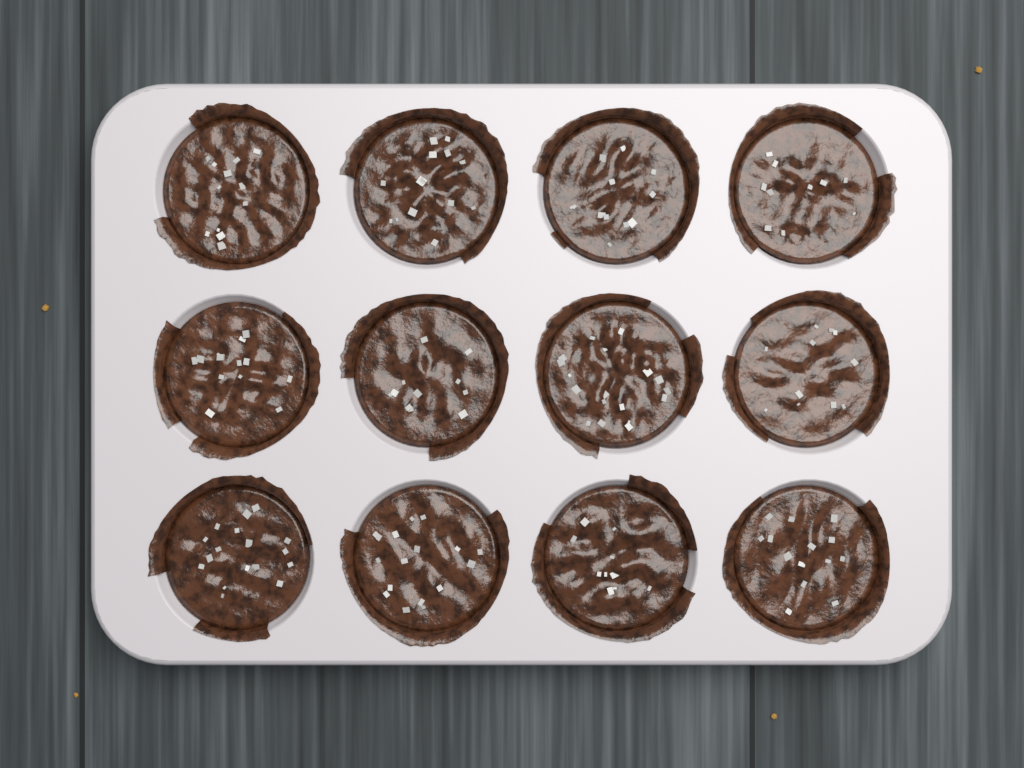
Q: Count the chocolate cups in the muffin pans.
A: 12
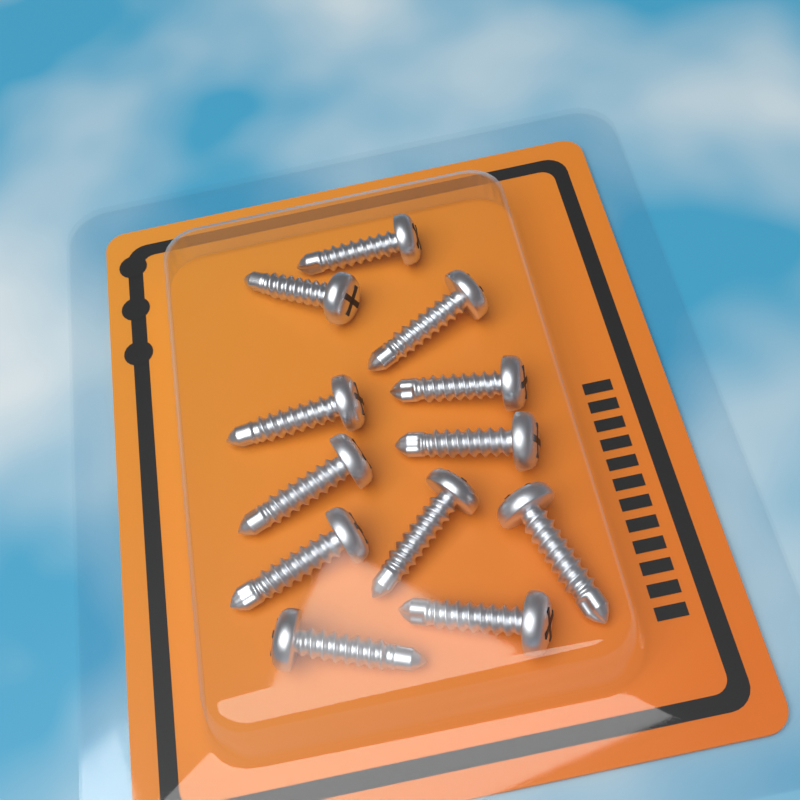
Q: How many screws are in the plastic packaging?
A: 12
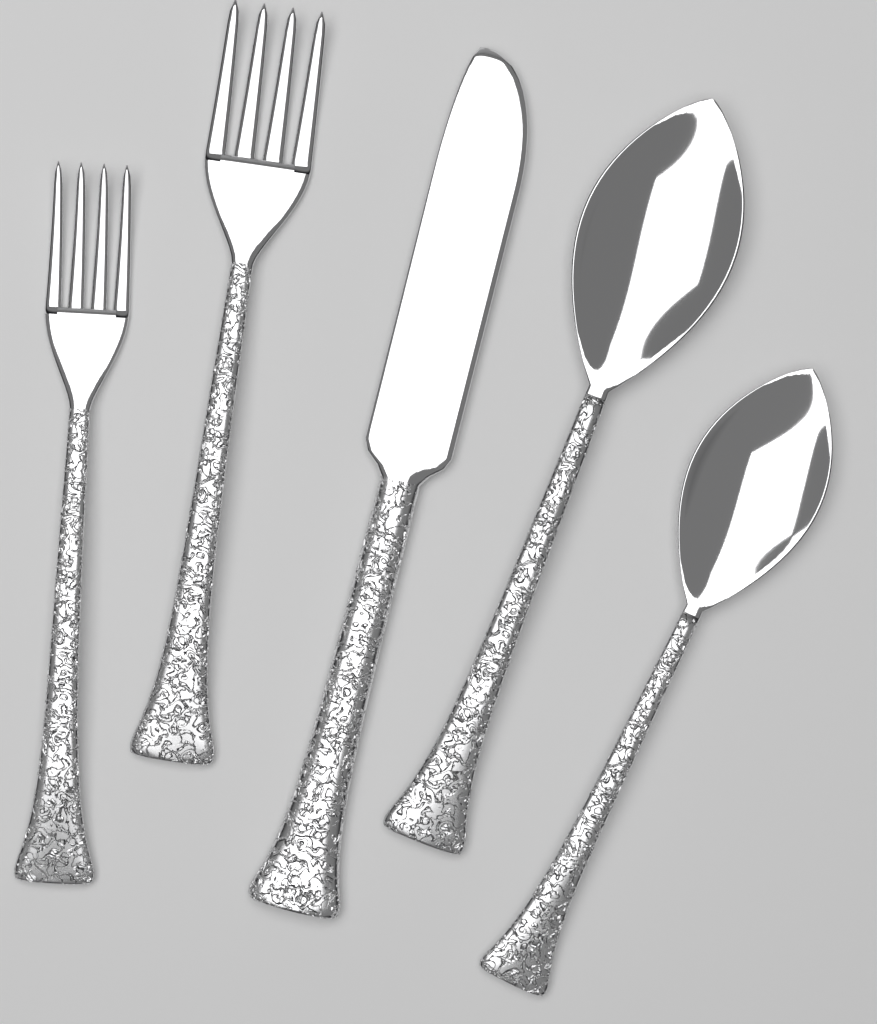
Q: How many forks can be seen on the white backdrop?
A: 2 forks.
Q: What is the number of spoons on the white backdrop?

▶ [TASK DIRECTIONS]: Copy out every item above word for word, but leave the pictures out.

▶ [ANSWER TO THIS TASK]:
Q: Count the chocolate cups in the muffin pans.
A: 12
Q: How many screws are in the plastic packaging?
A: 12
Q: How many forks can be seen on the white backdrop?
A: 2 forks.
Q: What is the number of spoons on the white backdrop?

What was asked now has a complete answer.